With great pleasure, we attended the concert which took place in the Parque Central in Mataro, once again, within the Festival Cruilla de Cultures; an unbeatable setting, surrounded by nature and with the inspiring presence of a full moon illuminating the night. There was a very favourable atmosphere and, without being overcrowded, there was a good number of people of different ages and styles, very much involved with the music.
Ay 21h, local group THE PEPPER POTS (www.thepepperpots.com // www.myspace.com/thepepperpots) opened the stage. Three female vocalists and eight musicians from Girona who, with their fresh, uncomplicated sound, transported us to the sounds and aesthetics of the Jamaican bands of the 60s who broke the dance floors with their repertoires of the best Rocksteady, Ska, Soul and Early Reggae.
They were followed at 22:15h by GREEN VALLEY (www.myspace.com/greenvalleyband), a project the Victorian Ander Valverde began 10 years ago in the Basque country and which he developed in Barcelona. In the beginning it was just him and one DJ, but he decided to set up this band and give a lot more energy and strength to his pieces. And he has achieved that; his live act moved us and took us close to Reggae/Roots, Ragga and Hip Hop, with a strong, charismatic and even party attitude. His voice was good and he has been compared to artists such as Capleton, Sizzla and Buju Banton.
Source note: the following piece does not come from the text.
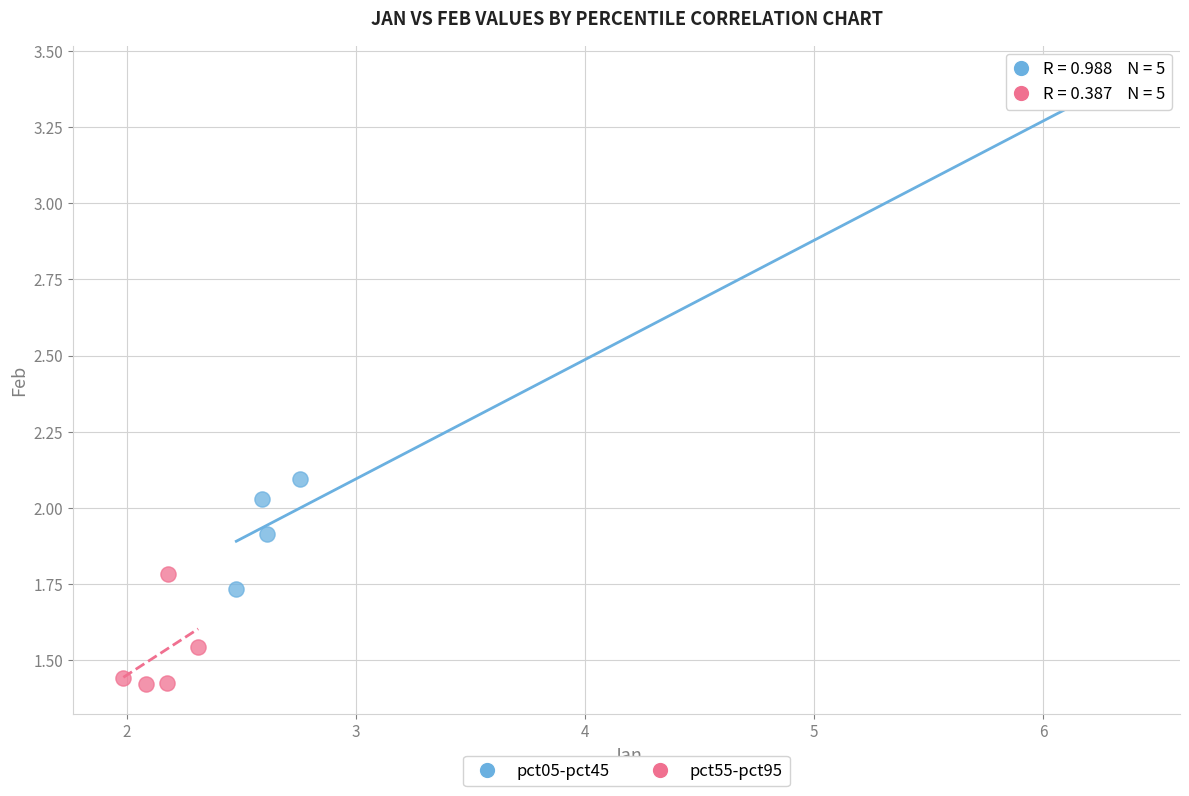

Which series reaches the maximum Y coordinate?

pct05-pct45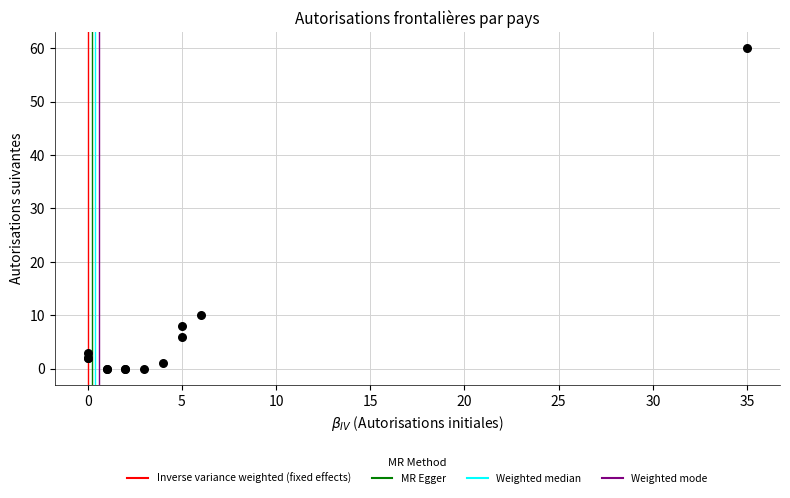

What Y value in the scatter plot is closest to 30?

10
At 23:30h it was the turn of the long-awaited JIMMY CLIFF. The public was already impatient. His band opened the concert and one of the vocalists, Dwight Richards (also the trumpet player), accompanied them and, with the warm timbre of his voice, transported us to the Jamaican days of old. The nine impeccable musicians didn’t stop playing when finally, during the second number the great artist appeared on the stage. He radiated ENERGY, FRIENDLINESS AND A LOT OF FUNK, dressed in red from head to foot, and didn’t stop dancing or moving from one side of the stage to the other. He delighted us with many of his now legendary hits: Jamaica Time, People, World is Yours (Positive Mind), War in Jerusalem, (Ooh La, La, La) Let’s Go Dancing, You can get it if you really want, Wonderful World, Many Rivers to Cross, I can see Clearly Now, Vietnam, Wild World and Reggae Night, amongst others. His voice, still powerful (although perhaps a little tired during the second half of the concert), withstood the almost 2 hours on stage with positive strength and a lot of communication with the public. There’s also room to praise the appearance of vocalist/dancer Sandy Smith, the bass quality of Dale Haslam, the potent rhythms of Desmond Jones (drums and band leader) and the percussionist Denver Smith. The whole band was involved in a night of revival and deep emotion, coloured by a certain spirit of protest.
As the selfsame Doctor Jimmy Cliff would say:
“PEACE AND LOVE WE GAVE TO YOU? PEACE AND LOVE YOU GAVE TO US.”